For the metastasis model, 20 female BALB/cByJRj mice were purchased from Janvier. Mice were inoculated with 1 × 105 4T1-Luc cells via the tail vein. At 24 and 4 h before tumor cell injection, the treatment group (n=10) was medicated with 0.1 mg/kg pretubulysin (5% DMSO/PBS) intravenously. On day 8 after tumor cell inoculation, bioluminescence imaging of the mice was performed under anesthesia (2% isoflurane in oxygen) using the IVIS Lumina system with Living Image software 3.2 (Caliper Life Sciences, Hopkinton, MA, USA) 15 min after intraperitoneal injection of 6 mg Na-luciferin (Promega, Hilden, Germany). Thereafter, mice were killed through cervical dislocation and lungs were harvested and weighed. For image analysis, regions of interests were defined and the total signal per ROI was calculated as photons/s/cm2 (total flux/area). All pictures were taken with an exposure time of 5 s and medium binning.

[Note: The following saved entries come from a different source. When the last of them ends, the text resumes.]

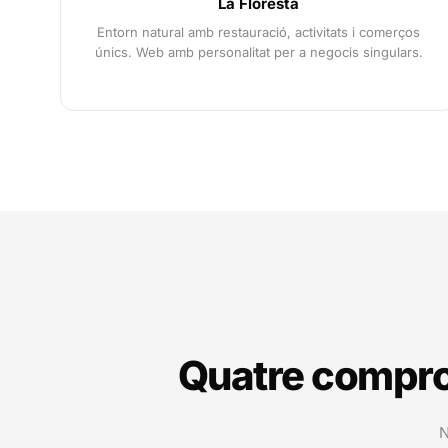
La Floresta
Entorn natural amb restauració, activitats i comerços
únics. Web amb personalitat per a negocis singulars.
Quatre comprom
N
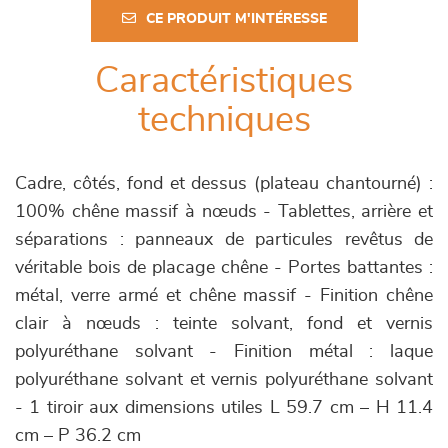
CE PRODUIT M'INTÉRESSE
Caractéristiques
techniques
Cadre, côtés, fond et dessus (plateau chantourné) :
100% chêne massif à nœuds - Tablettes, arrière et
séparations : panneaux de particules revêtus de
véritable bois de placage chêne - Portes battantes :
métal, verre armé et chêne massif - Finition chêne
clair à nœuds : teinte solvant, fond et vernis
polyuréthane solvant - Finition métal : laque
polyuréthane solvant et vernis polyuréthane solvant
- 1 tiroir aux dimensions utiles L 59.7 cm – H 11.4
cm – P 36.2 cm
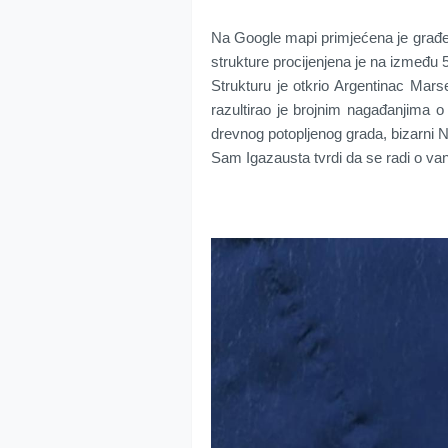
Na Google mapi primjećena je građev
strukture procijenjena je na između 5
Strukturu je otkrio Argentinac Mars
razultirao je brojnim nagađanjima o
drevnog potopljenog grada, bizarni 
Sam Igazausta tvrdi da se radi o 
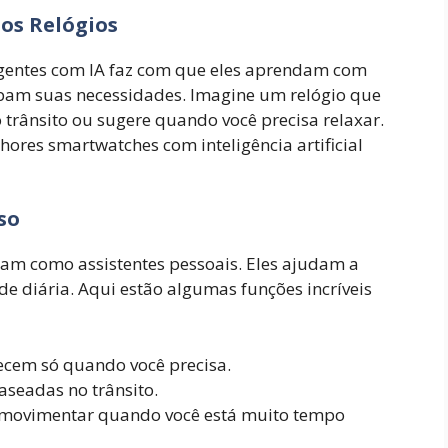
os Relógios
teligentes com IA faz com que eles aprendam com
ipam suas necessidades. Imagine um relógio que
 trânsito ou sugere quando você precisa relaxar.
hores smartwatches com inteligência artificial
so
am como assistentes pessoais. Eles ajudam a
e diária. Aqui estão algumas funções incríveis
recem só quando você precisa.
aseadas no trânsito.
 movimentar quando você está muito tempo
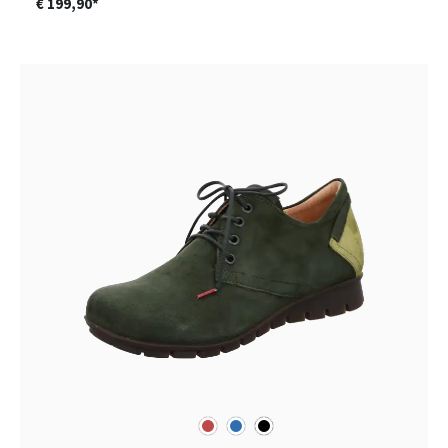
€ 199,90*
rood
blauw
zwart
Kleuren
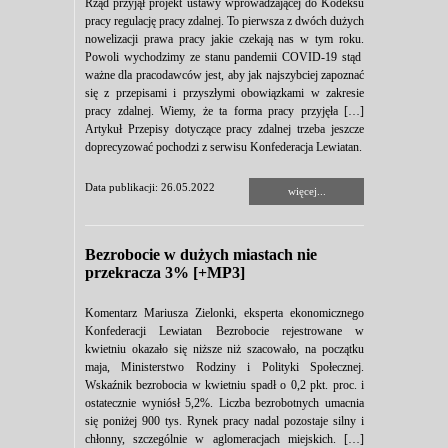
Rząd przyjął projekt ustawy wprowadzającej do Kodeksu
pracy regulację pracy zdalnej. To pierwsza z dwóch dużych
nowelizacji prawa pracy jakie czekają nas w tym roku.
Powoli wychodzimy ze stanu pandemii COVID-19 stąd
ważne dla pracodawców jest, aby jak najszybciej zapoznać
się z przepisami i przyszłymi obowiązkami w zakresie
pracy zdalnej. Wiemy, że ta forma pracy przyjęła […]
Artykuł Przepisy dotyczące pracy zdalnej trzeba jeszcze
doprecyzować pochodzi z serwisu Konfederacja Lewiatan.
Data publikacji: 26.05.2022
więcej...
Bezrobocie w dużych miastach nie
przekracza 3% [+MP3]
Komentarz Mariusza Zielonki, eksperta ekonomicznego
Konfederacji Lewiatan Bezrobocie rejestrowane w
kwietniu okazało się niższe niż szacowało, na początku
maja, Ministerstwo Rodziny i Polityki Społecznej.
Wskaźnik bezrobocia w kwietniu spadł o 0,2 pkt. proc. i
ostatecznie wyniósł 5,2%. Liczba bezrobotnych umacnia
się poniżej 900 tys. Rynek pracy nadal pozostaje silny i
chłonny, szczególnie w aglomeracjach miejskich. […]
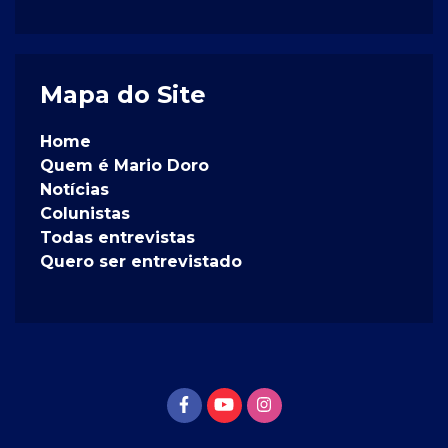
Mapa do Site
Home
Quem é Mario Doro
Notícias
Colunistas
Todas entrevistas
Quero ser entrevistado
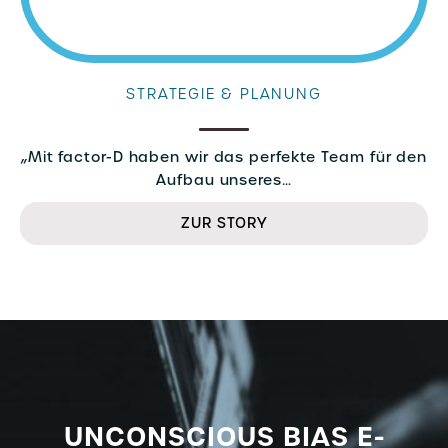
STRATEGIE & PLANUNG
„Mit factor-D haben wir das perfekte Team für den
Aufbau unseres…
ZUR STORY
UNCONSCIOUS BIAS E-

All animal experiments were performed according to the guidelines of the German law for protection of animal life and approved by the local ethics committee.

Immunhistological staining of tumor tissues

Tumor sections were fixed, embedded in paraffin and cut into 5 μm slices. Apoptotic cells were determined by staining with ApopTag Fluorescein In Situ Apoptosis Detection Kit (Merck Millipore) according to the manufacturer’s instructions. TUNEL-positive cells were visualized and counted using an LSM 510 Meta microscope (Zeiss).

For staining with Ki-67, tumor sections were pretreated with sodium citrate buffer (pH 6.0) for 20 min at 95 °C and incubated with Ki-67 antibody (1 : 100; Abcam; no. 15580) for 1 h at room temperature. The biotin/avidin interaction system of the VECTASTAIN ABC Kit (Vector Laboratories, Burlingame, CA, USA) was used for detection. Sections were counterstained with hematoxylin and mounted with FluorSave (Merck Millipore). Ki-67-positive cells were counted using an inverted microscope.

Statistical analysis

All experiments were performed at least three times in triplicate. Results are expressed as mean value±S.E.M. One-way ANOVA/Dunnett’s test, one-way ANOVA/Holm–Sidak or individual Student's t-tests were performed using GraphPad Prism software (GraphPad Software Inc., San Diego, CA, USA). P-values<0.05 were considered as significant.